May 20, 2012
Corporatization might turn hospitals into malls and pawnshops, Casiño says
Bayan Muna Partylist Representative Teddy Casiño today said that if the bill to corporatize public hospitals, which was railroaded last week at the House of Representatives, would become law, some government hospitals might turn into malls and may even have pawnshops inside.
“Aside from having restaurants and stalls inside hospital compounds it is not far off that even pawnshops would have branches inside public hospitals if House Bill 6069 becomes a law. It may become standard practice of hospitals to have pawnshops or act as pawnshops themselves given their new thrust to earn revenues,” Casiño said.
It can be remembered that last year Casiño exposed the practice of the Philippine Children’s Medical Center of asking indigent patients to pawn personal items like mobile phones and watches in exchange for releasing patients.
With this anti-poor bill the needy will find it harder to have their health needs addressed. “Lalong pahihirapan nito ang mga mahihirap na gamutin ang kanilang mga sakit, baka di lang cellphone at relo ang isangla o ibenta nila kundi pati kanilang kidney, apdo at atay para lang makabayad sa bill sa ospital,” he added.

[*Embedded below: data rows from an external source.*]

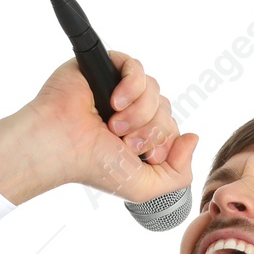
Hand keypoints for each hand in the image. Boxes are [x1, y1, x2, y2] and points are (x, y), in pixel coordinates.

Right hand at [0, 50, 198, 206]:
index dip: (163, 142)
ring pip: (154, 90)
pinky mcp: (106, 68)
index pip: (172, 129)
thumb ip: (179, 175)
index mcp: (141, 136)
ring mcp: (119, 88)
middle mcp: (133, 111)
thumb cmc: (95, 167)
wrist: (61, 146)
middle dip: (150, 130)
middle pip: (166, 110)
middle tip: (121, 141)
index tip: (140, 155)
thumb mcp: (145, 186)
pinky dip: (132, 85)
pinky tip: (114, 101)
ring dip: (138, 113)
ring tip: (112, 126)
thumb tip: (193, 137)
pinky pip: (136, 67)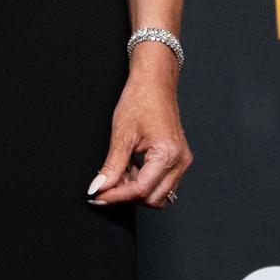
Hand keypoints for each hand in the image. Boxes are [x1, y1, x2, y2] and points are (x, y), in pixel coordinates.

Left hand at [87, 52, 191, 209]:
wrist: (154, 82)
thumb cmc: (140, 100)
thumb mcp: (121, 134)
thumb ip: (112, 166)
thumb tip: (99, 188)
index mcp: (168, 154)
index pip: (141, 190)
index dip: (116, 196)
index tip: (97, 196)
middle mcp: (180, 162)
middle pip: (152, 198)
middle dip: (126, 195)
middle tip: (103, 186)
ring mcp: (182, 161)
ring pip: (158, 194)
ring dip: (135, 190)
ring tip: (117, 173)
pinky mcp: (178, 159)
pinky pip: (162, 182)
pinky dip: (144, 181)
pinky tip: (129, 168)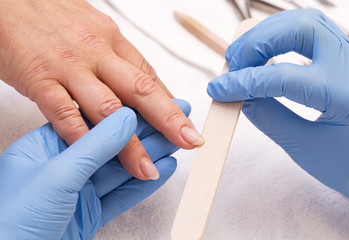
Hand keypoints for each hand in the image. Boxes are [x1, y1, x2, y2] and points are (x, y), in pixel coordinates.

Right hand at [0, 0, 202, 179]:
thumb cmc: (50, 15)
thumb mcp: (94, 30)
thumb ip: (119, 60)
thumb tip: (147, 85)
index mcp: (112, 41)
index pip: (150, 77)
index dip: (171, 105)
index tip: (187, 126)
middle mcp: (97, 53)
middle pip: (141, 90)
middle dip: (169, 120)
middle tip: (190, 142)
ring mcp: (69, 67)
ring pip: (107, 108)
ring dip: (129, 143)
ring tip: (146, 167)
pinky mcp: (39, 79)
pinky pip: (64, 113)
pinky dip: (82, 138)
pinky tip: (96, 158)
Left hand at [0, 99, 189, 238]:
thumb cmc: (13, 220)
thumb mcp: (57, 175)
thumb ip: (95, 146)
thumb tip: (127, 118)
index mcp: (48, 146)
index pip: (98, 121)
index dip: (132, 112)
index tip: (156, 104)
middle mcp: (65, 165)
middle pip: (116, 144)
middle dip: (150, 133)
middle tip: (178, 122)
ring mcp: (79, 190)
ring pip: (123, 169)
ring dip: (152, 157)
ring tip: (177, 143)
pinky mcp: (89, 212)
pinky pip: (122, 194)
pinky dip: (144, 184)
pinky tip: (161, 171)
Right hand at [208, 9, 348, 212]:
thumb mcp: (306, 149)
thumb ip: (269, 118)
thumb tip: (239, 94)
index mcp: (348, 97)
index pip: (283, 77)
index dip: (243, 82)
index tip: (218, 89)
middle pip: (301, 28)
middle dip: (257, 42)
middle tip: (233, 64)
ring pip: (306, 22)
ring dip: (268, 33)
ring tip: (244, 57)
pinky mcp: (346, 57)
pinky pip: (311, 32)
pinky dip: (281, 36)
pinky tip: (266, 54)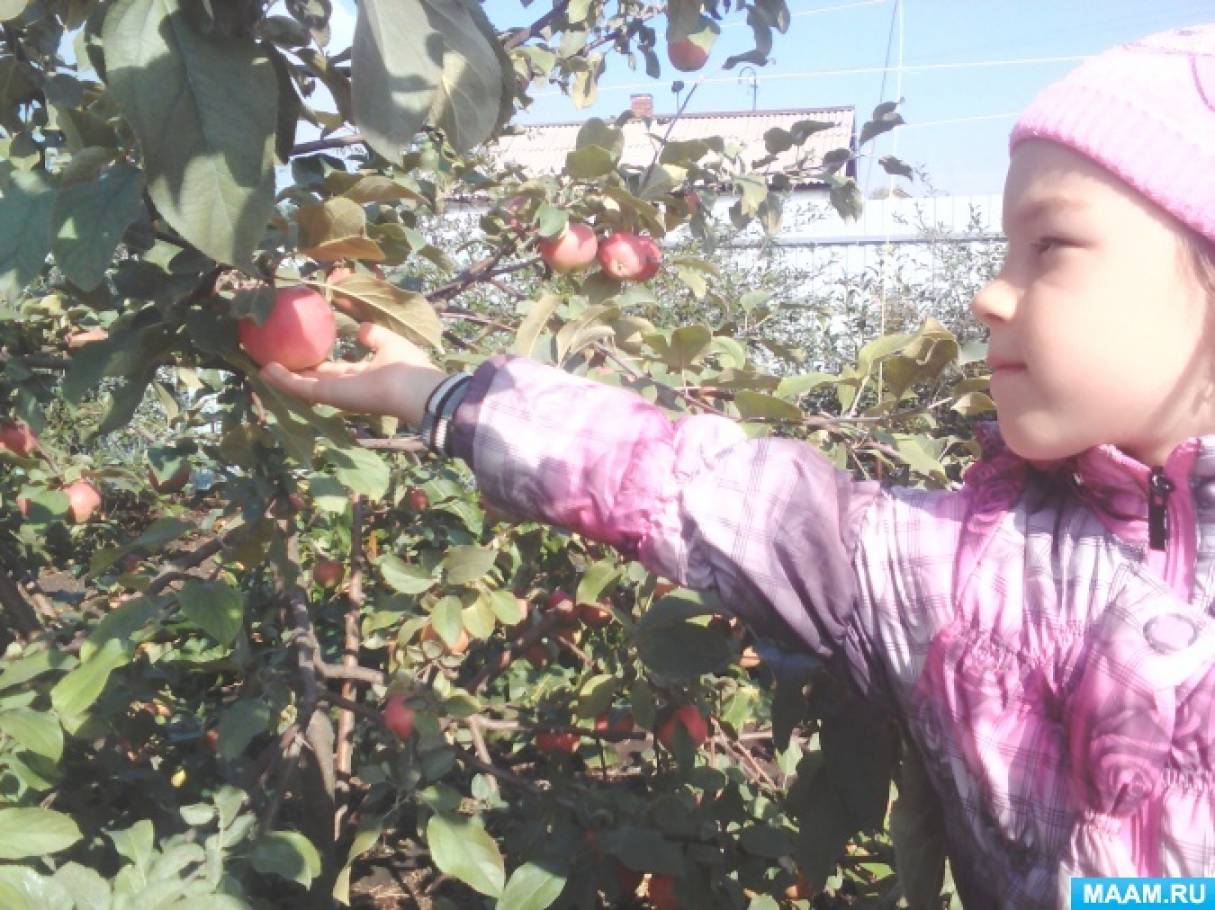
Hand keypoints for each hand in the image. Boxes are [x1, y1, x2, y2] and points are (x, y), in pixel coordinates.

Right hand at [259, 322, 446, 427]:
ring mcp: (336, 394)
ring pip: (303, 386)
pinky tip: (265, 369)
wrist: (414, 387)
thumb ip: (373, 335)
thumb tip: (362, 327)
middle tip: (274, 360)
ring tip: (261, 365)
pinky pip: (300, 388)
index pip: (335, 371)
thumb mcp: (388, 342)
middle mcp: (347, 387)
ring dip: (282, 377)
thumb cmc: (407, 366)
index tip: (303, 353)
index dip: (319, 364)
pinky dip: (282, 380)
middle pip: (316, 382)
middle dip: (296, 373)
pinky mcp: (329, 396)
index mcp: (362, 376)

“I am not being alarmist but merely stating a very real possibility. As of now, fees are being collected in all public hospitals because of the lack of capital outlay and Maintenance and Other Operating Expenses,” Casiño said.
He furthered, fees being collected by existing GOCC hospitals are higher than those of public hospitals and even some private hospitals. “Cases in point are diagnostic procedures like the HbA1C (blood sugar analysis) are more expensive in the National Kidney and Transplant Institute (NKTI) compared to the private Capitol Medical Center (PHP 600 vs PHP 400 or USD 13.88 vs USD 9.25). Hemodialyisis in NKTI is also more expensive than private dialysis centers.
“In the Philippine Heart Center (PHC), more than 1,600 patients could not be operated last year for lack of funds, some of whom already died while waiting. The number of charity beds decreased from 70 percent to 20 percent in 2010. There is also no 100 percent free treatment in the PHC. Depending on the procedure or ailment, a patient classified as Class D or C has to produce tens of thousands to hundreds of thousands of pesos for the operation or procedure to continue,” he added.
“I can still cite more examples, but the point is, these practices will get worse if the public hospitals are corporatized. It is just a sugar coating for privatization and we will fight it all the way,” ended Casiño.